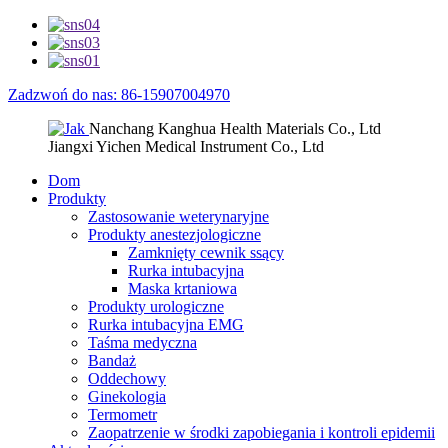
Zadzwoń do nas: 86-15907004970
Nanchang Kanghua Health Materials Co., Ltd
Jiangxi Yichen Medical Instrument Co., Ltd
Dom
Produkty
Zastosowanie weterynaryjne
Produkty anestezjologiczne
Zamknięty cewnik ssący
Rurka intubacyjna
Maska krtaniowa
Produkty urologiczne
Rurka intubacyjna EMG
Taśma medyczna
Bandaż
Oddechowy
Ginekologia
Termometr
Zaopatrzenie w środki zapobiegania i kontroli epidemii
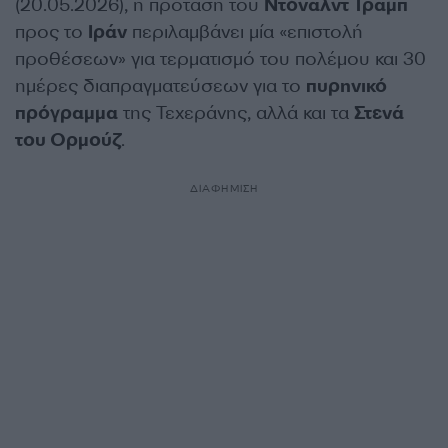
(20.05.2026), η πρόταση του
Ντόναλντ Τραμπ
προς το
Ιράν
περιλαμβάνει μία «επιστολή
προθέσεων» για τερματισμό του πολέμου και 30
ημέρες διαπραγματεύσεων για το
πυρηνικό
πρόγραμμα
της Τεχεράνης, αλλά και τα
Στενά
του Ορμούζ
.
ΔΙΑΦΗΜΙΣΗ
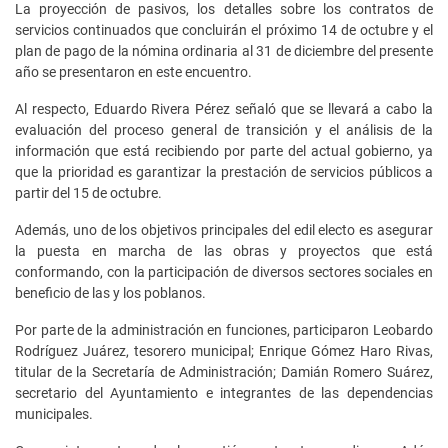
La proyección de pasivos, los detalles sobre los contratos de
servicios continuados que concluirán el próximo 14 de octubre y el
plan de pago de la nómina ordinaria al 31 de diciembre del presente
año se presentaron en este encuentro.
Al respecto, Eduardo Rivera Pérez señaló que se llevará a cabo la
evaluación del proceso general de transición y el análisis de la
información que está recibiendo por parte del actual gobierno, ya
que la prioridad es garantizar la prestación de servicios públicos a
partir del 15 de octubre.
Además, uno de los objetivos principales del edil electo es asegurar
la puesta en marcha de las obras y proyectos que está
conformando, con la participación de diversos sectores sociales en
beneficio de las y los poblanos.
Por parte de la administración en funciones, participaron Leobardo
Rodríguez Juárez, tesorero municipal; Enrique Gómez Haro Rivas,
titular de la Secretaría de Administración; Damián Romero Suárez,
secretario del Ayuntamiento e integrantes de las dependencias
municipales.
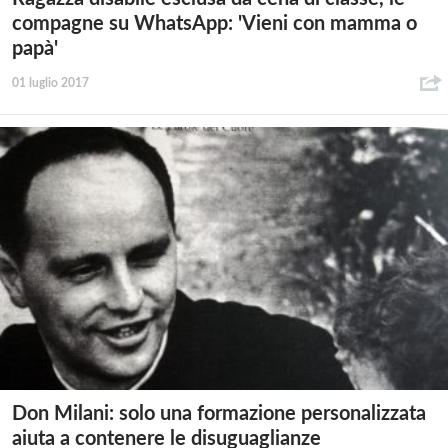
compagne su WhatsApp: 'Vieni con mamma o
papà'
01 luglio 2017
Don Milani: solo una formazione personalizzata
aiuta a contenere le disuguaglianze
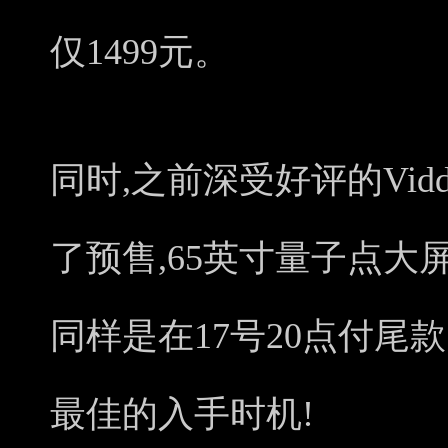
仅1499元。
同时,之前深受好评的Vid
了预售,65英寸量子点大屏,
同样是在17号20点付尾
最佳的入手时机!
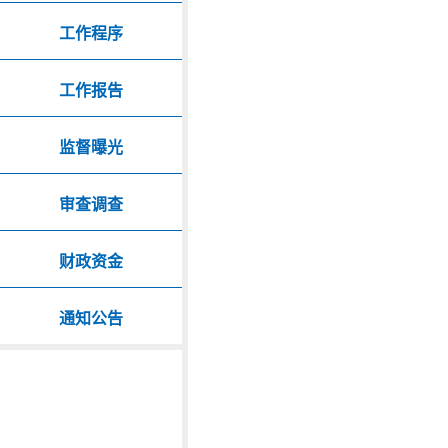
工作程序
工作报告
监督曝光
审查调查
财政资金
通知公告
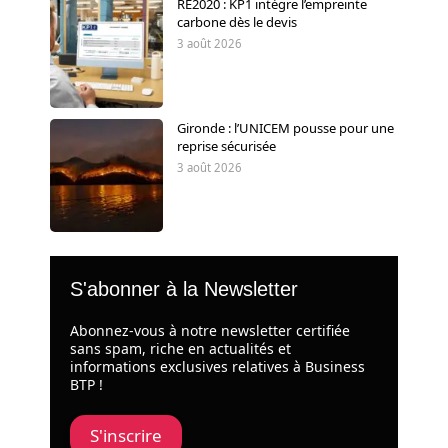
RE2020 : KP1 intègre l’empreinte
carbone dès le devis
3 août 2026
Gironde : l’UNICEM pousse pour une
reprise sécurisée
3 août 2026
S'abonner à la Newsletter
Abonnez-vous à notre newsletter certifiée
sans spam, riche en actualités et
informations exclusives relatives à Business
BTP !
S'inscrire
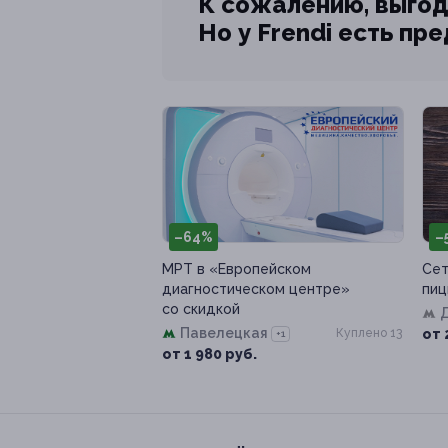
К сожалению, выгод
Но у Frendi есть пр
–64%
–
МРТ в «Европейском
Сет
диагностическом центре»
пиц
со скидкой
Павелецкая
Куплено 13
от 
+1
от 1 980 руб.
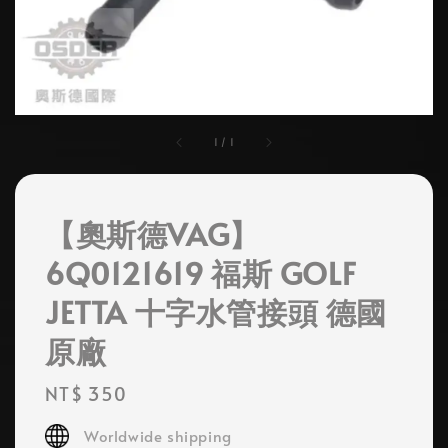
1
/
1
【奧斯德VAG】
6Q0121619 福斯 GOLF
JETTA 十字水管接頭 德國
原廠
Regular
NT$ 350
price
Worldwide shipping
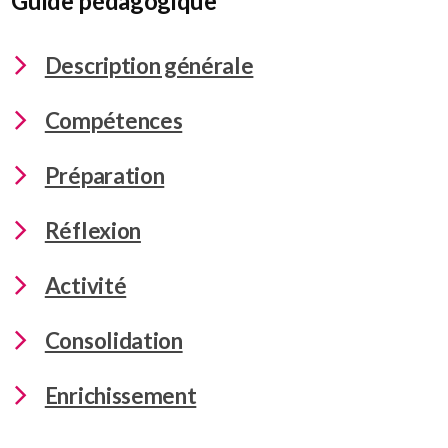
Guide pédagogique
Description générale
Compétences
Préparation
Réflexion
Activité
Consolidation
Enrichissement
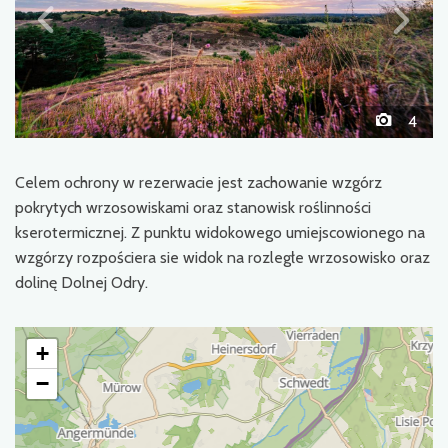
4
Celem ochrony w rezerwacie jest zachowanie wzgórz
pokrytych wrzosowiskami oraz stanowisk roślinności
kserotermicznej. Z punktu widokowego umiejscowionego na
wzgórzy rozpościera sie widok na rozległe wrzosowisko oraz
dolinę Dolnej Odry.
+
−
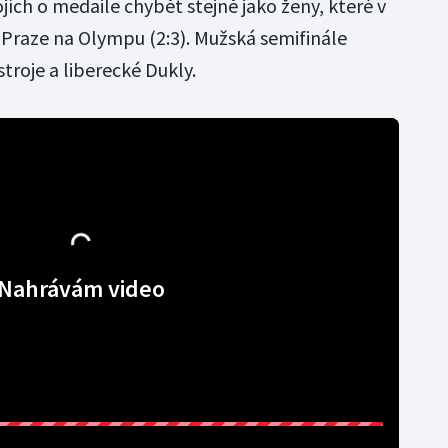
jích o medaile chybět stejně jako ženy, které v
 Praze na Olympu (2:3). Mužská semifinále
troje a liberecké Dukly.
Nahrávám video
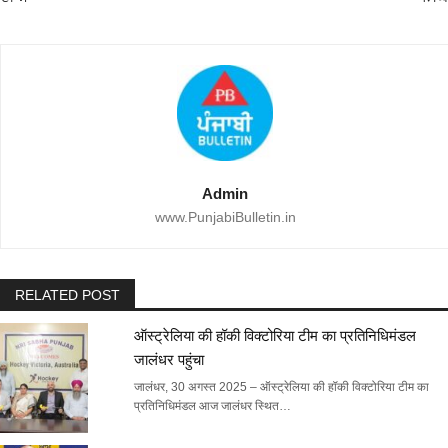
Admin
www.PunjabiBulletin.in
RELATED POST
ऑस्ट्रेलिया की हॉकी विक्टोरिया टीम का प्रतिनिधिमंडल
जालंधर पहुंचा
जालंधर, 30 अगस्त 2025 – ऑस्ट्रेलिया की हॉकी विक्टोरिया टीम का
प्रतिनिधिमंडल आज जालंधर स्थित…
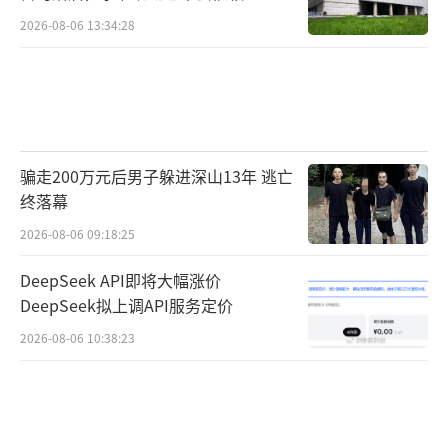
馏技术
2026-08-06 13:34:28
骗走200万元后男子躲进深山13年 逃亡
终落幕
2026-08-06 09:18:25
DeepSeek API即将大幅涨价
DeepSeek拟上调API服务定价
2026-08-06 10:38:23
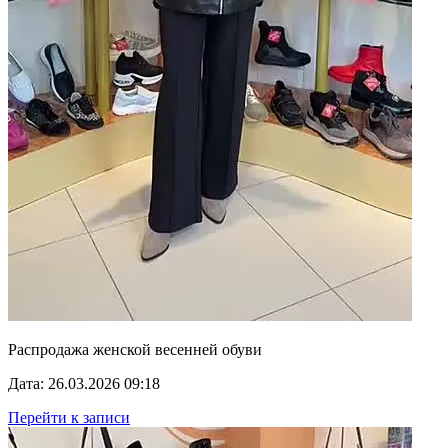
Распродажа женской весенней обуви
Дата: 26.03.2026 09:18
Перейти к записи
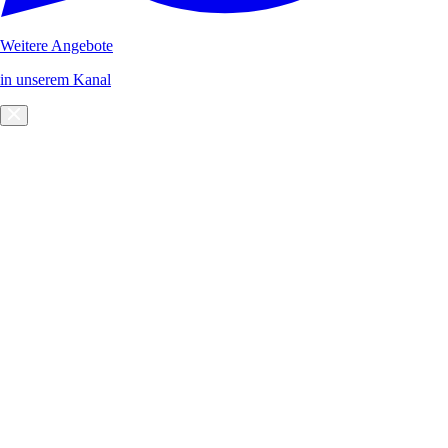
Weitere Angebote
in unserem Kanal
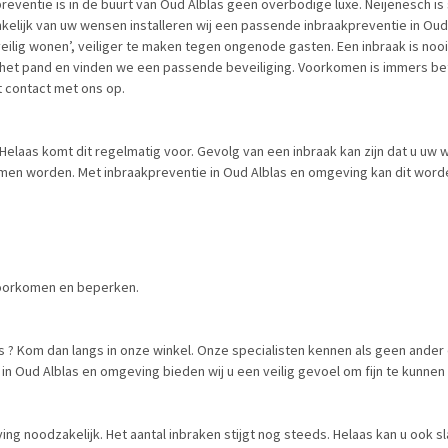
kpreventie is in de buurt van Oud Alblas geen overbodige luxe. Neijenesch is
nkelijk van uw wensen installeren wij een passende inbraakpreventie in Oud
‘veilig wonen’, veiliger te maken tegen ongenode gasten. Een inbraak is n
an het pand en vinden we een passende beveiliging. Voorkomen is immers be
t contact met ons op.
. Helaas komt dit regelmatig voor. Gevolg van een inbraak kan zijn dat u uw 
n worden. Met inbraakpreventie in Oud Alblas en omgeving kan dit worde
oorkomen en beperken.
as ? Kom dan langs in onze winkel. Onze specialisten kennen als geen ander 
 Oud Alblas en omgeving bieden wij u een veilig gevoel om fijn te kunnen w
g noodzakelijk. Het aantal inbraken stijgt nog steeds. Helaas kan u ook sla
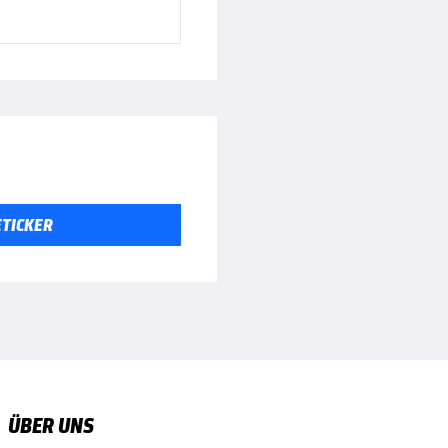
ETICKER
ÜBER UNS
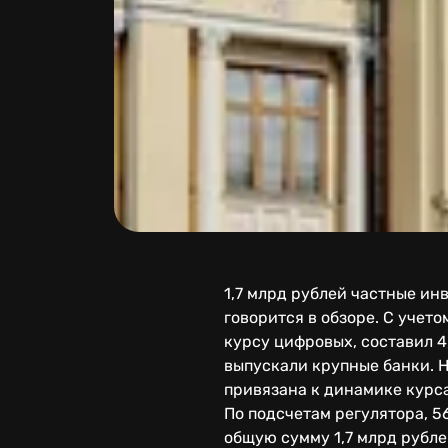
1,7 млрд рублей частные ин
говорится в обзоре. С учет
курсу цифровых, составил 4
выпускали крупные банки. 
привязана к динамике курс
По подсчетам регулятора, 
общую сумму 1,7 млрд рубл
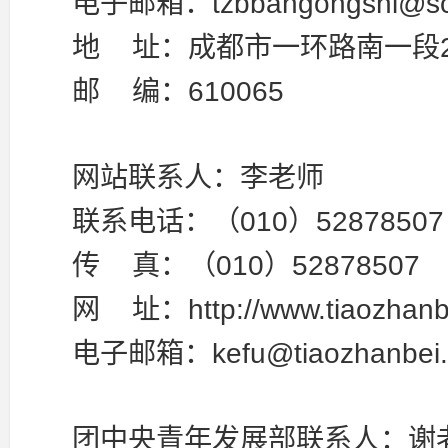
电子邮箱：tzbbangongshi@scu
地 址：成都市一环路南一段2
邮 编：610065
网站联系人：李老师
联系电话：（010）52878507
传 真：（010）52878507
网 址：http://www.tiaozhanbe
电子邮箱：kefu@tiaozhanbei.
团中央青年发展部联系人：谢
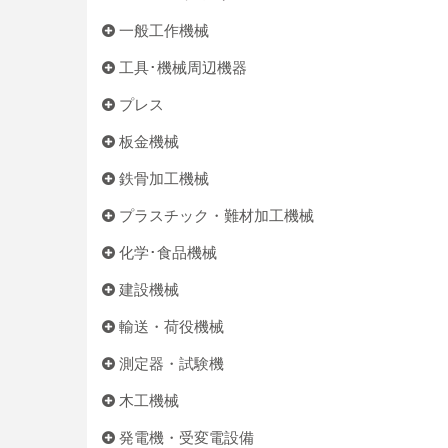
一般工作機械
工具･機械周辺機器
プレス
板金機械
鉄骨加工機械
プラスチック・難材加工機械
化学･食品機械
建設機械
輸送・荷役機械
測定器・試験機
木工機械
発電機・受変電設備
::::
_YOUR GOAL_: Can you lay out every line of the records above as a Markdown table with the columns "Line" and "Content", numbering each row, skipping blank lines and leaving the pictures out?

_OUTPUT OF THE TASK_:
| Line | Content |
|---|---|
| 1 | Zadzwoń do nas: 86-15907004970 |
| 2 | Nanchang Kanghua Health Materials Co., Ltd |
| 3 | Jiangxi Yichen Medical Instrument Co., Ltd |
| 4 | Dom |
| 5 | Produkty |
| 6 | Zastosowanie weterynaryjne |
| 7 | Produkty anestezjologiczne |
| 8 | Zamknięty cewnik ssący |
| 9 | Rurka intubacyjna |
| 10 | Maska krtaniowa |
| 11 | Produkty urologiczne |
| 12 | Rurka intubacyjna EMG |
| 13 | Taśma medyczna |
| 14 | Bandaż |
| 15 | Oddechowy |
| 16 | Ginekologia |
| 17 | Termometr |
| 18 | Zaopatrzenie w środki zapobiegania i kontroli epidemii |
| 19 | (20.05.2026), η πρόταση του |
| 20 | Ντόναλντ Τραμπ |
| 21 | προς το |
| 22 | Ιράν |
| 23 | περιλαμβάνει μία «επιστολή |
| 24 | προθέσεων» για τερματισμό του πολέμου και 30 |
| 25 | ημέρες διαπραγματεύσεων για το |
| 26 | πυρηνικό |
| 27 | πρόγραμμα |
| 28 | της Τεχεράνης, αλλά και τα |
| 29 | Στενά |
| 30 | του Ορμούζ |
| 31 | . |
| 32 | ΔΙΑΦΗΜΙΣΗ |
| 33 | La proyección de pasivos, los detalles sobre los contratos de |
| 34 | servicios continuados que concluirán el próximo 14 de octubre y el |
| 35 | plan de pago de la nómina ordinaria al 31 de diciembre del presente |
| 36 | año se presentaron en este encuentro. |
| 37 | Al respecto, Eduardo Rivera Pérez señaló que se llevará a cabo la |
| 38 | evaluación del proceso general de transición y el análisis de la |
| 39 | información que está recibiendo por parte del actual gobierno, ya |
| 40 | que la prioridad es garantizar la prestación de servicios públicos a |
| 41 | partir del 15 de octubre. |
| 42 | Además, uno de los objetivos principales del edil electo es asegurar |
| 43 | la puesta en marcha de las obras y proyectos que está |
| 44 | conformando, con la participación de diversos sectores sociales en |
| 45 | beneficio de las y los poblanos. |
| 46 | Por parte de la administración en funciones, participaron Leobardo |
| 47 | Rodríguez Juárez, tesorero municipal; Enrique Gómez Haro Rivas, |
| 48 | titular de la Secretaría de Administración; Damián Romero Suárez, |
| 49 | secretario del Ayuntamiento e integrantes de las dependencias |
| 50 | municipales. |
| 51 | compagne su WhatsApp: 'Vieni con mamma o |
| 52 | papà' |
| 53 | 01 luglio 2017 |
| 54 | Don Milani: solo una formazione personalizzata |
| 55 | aiuta a contenere le disuguaglianze |
| 56 | 仅1499元。 |
| 57 | 同时,之前深受好评的Vid |
| 58 | 了预售,65英寸量子点大屏, |
| 59 | 同样是在17号20点付尾 |
| 60 | 最佳的入手时机! |
| 61 | 工作程序 |
| 62 | 工作报告 |
| 63 | 监督曝光 |
| 64 | 审查调查 |
| 65 | 财政资金 |
| 66 | 通知公告 |
| 67 | RE2020 : KP1 intègre l’empreinte |
| 68 | carbone dès le devis |
| 69 | 3 août 2026 |
| 70 | Gironde : l’UNICEM pousse pour une |
| 71 | reprise sécurisée |
| 72 | 3 août 2026 |
| 73 | S'abonner à la Newsletter |
| 74 | Abonnez-vous à notre newsletter certifiée |
| 75 | sans spam, riche en actualités et |
| 76 | informations exclusives relatives à Business |
| 77 | BTP ! |
| 78 | S'inscrire |
| 79 | К сожалению, выгод |
| 80 | Но у Frendi есть пр |
| 81 | –64% |
| 82 | – |
| 83 | МРТ в «Европейском |
| 84 | Сет |
| 85 | диагностическом центре» |
| 86 | пиц |
| 87 | со скидкой |
| 88 | Павелецкая |
| 89 | Куплено 13 |
| 90 | от  |
| 91 | +1 |
| 92 | от 1 980 руб. |
| 93 | 1 |
| 94 | / |
| 95 | 1 |
| 96 | 【奧斯德VAG】 |
| 97 | 6Q0121619 福斯 GOLF |
| 98 | JETTA 十字水管接頭 德國 |
| 99 | 原廠 |
| 100 | Regular |
| 101 | NT$ 350 |
| 102 | price |
| 103 | Worldwide shipping |
| 104 | Guide pédagogique |
| 105 | Description générale |
| 106 | Compétences |
| 107 | Préparation |
| 108 | Réflexion |
| 109 | Activité |
| 110 | Consolidation |
| 111 | Enrichissement |
| 112 | 4 |
| 113 | Celem ochrony w rezerwacie jest zachowanie wzgórz |
| 114 | pokrytych wrzosowiskami oraz stanowisk roślinności |
| 115 | kserotermicznej. Z punktu widokowego umiejscowionego na |
| 116 | wzgórzy rozpościera sie widok na rozległe wrzosowisko oraz |
| 117 | dolinę Dolnej Odry. |
| 118 | + |
| 119 | − |
| 120 | jích o medaile chybět stejně jako ženy, které v |
| 121 |  Praze na Olympu (2:3). Mužská semifinále |
| 122 | troje a liberecké Dukly. |
| 123 | Nahrávám video |
| 124 | Admin |
| 125 | www.PunjabiBulletin.in |
| 126 | RELATED POST |
| 127 | ऑस्ट्रेलिया की हॉकी विक्टोरिया टीम का प्रतिनिधिमंडल |
| 128 | जालंधर पहुंचा |
| 129 | जालंधर, 30 अगस्त 2025 – ऑस्ट्रेलिया की हॉकी विक्टोरिया टीम का |
| 130 | प्रतिनिधिमंडल आज जालंधर स्थित… |
| 131 | 馏技术 |
| 132 | 2026-08-06 13:34:28 |
| 133 | 骗走200万元后男子躲进深山13年 逃亡 |
| 134 | 终落幕 |
| 135 | 2026-08-06 09:18:25 |
| 136 | DeepSeek API即将大幅涨价 |
| 137 | DeepSeek拟上调API服务定价 |
| 138 | 2026-08-06 10:38:23 |
| 139 | Распродажа женской весенней обуви |
| 140 | Дата: 26.03.2026 09:18 |
| 141 | Перейти к записи |
| 142 | Weitere Angebote |
| 143 | in unserem Kanal |
| 144 | kpreventie is in de buurt van Oud Alblas geen overbodige luxe. Neijenesch is |
| 145 | nkelijk van uw wensen installeren wij een passende inbraakpreventie in Oud |
| 146 | ‘veilig wonen’, veiliger te maken tegen ongenode gasten. Een inbraak is n |
| 147 | an het pand en vinden we een passende beveiliging. Voorkomen is immers be |
| 148 | t contact met ons op. |
| 149 | . Helaas komt dit regelmatig voor. Gevolg van een inbraak kan zijn dat u uw  |
| 150 | n worden. Met inbraakpreventie in Oud Alblas en omgeving kan dit worde |
| 151 | oorkomen en beperken. |
| 152 | as ? Kom dan langs in onze winkel. Onze specialisten kennen als geen ander  |
| 153 |  Oud Alblas en omgeving bieden wij u een veilig gevoel om fijn te kunnen w |
| 154 | g noodzakelijk. Het aantal inbraken stijgt nog steeds. Helaas kan u ook sla |
| 155 | ETICKER |
| 156 | ÜBER UNS |
| 157 | 1,7 млрд рублей частные ин |
| 158 | говорится в обзоре. С учет |
| 159 | курсу цифровых, составил 4 |
| 160 | выпускали крупные банки.  |
| 161 | привязана к динамике курс |
| 162 | По подсчетам регулятора,  |
| 163 | общую сумму 1,7 млрд рубл |
| 164 | 电子邮箱：tzbbangongshi@scu |
| 165 | 地 址：成都市一环路南一段2 |
| 166 | 邮 编：610065 |
| 167 | 网站联系人：李老师 |
| 168 | 联系电话：（010）52878507 |
| 169 | 传 真：（010）52878507 |
| 170 | 网 址：http://www.tiaozhanbe |
| 171 | 电子邮箱：kefu@tiaozhanbei. |
| 172 | 团中央青年发展部联系人：谢 |
| 173 | 一般工作機械 |
| 174 | 工具･機械周辺機器 |
| 175 | プレス |
| 176 | 板金機械 |
| 177 | 鉄骨加工機械 |
| 178 | プラスチック・難材加工機械 |
| 179 | 化学･食品機械 |
| 180 | 建設機械 |
| 181 | 輸送・荷役機械 |
| 182 | 測定器・試験機 |
| 183 | 木工機械 |
| 184 | 発電機・受変電設備 |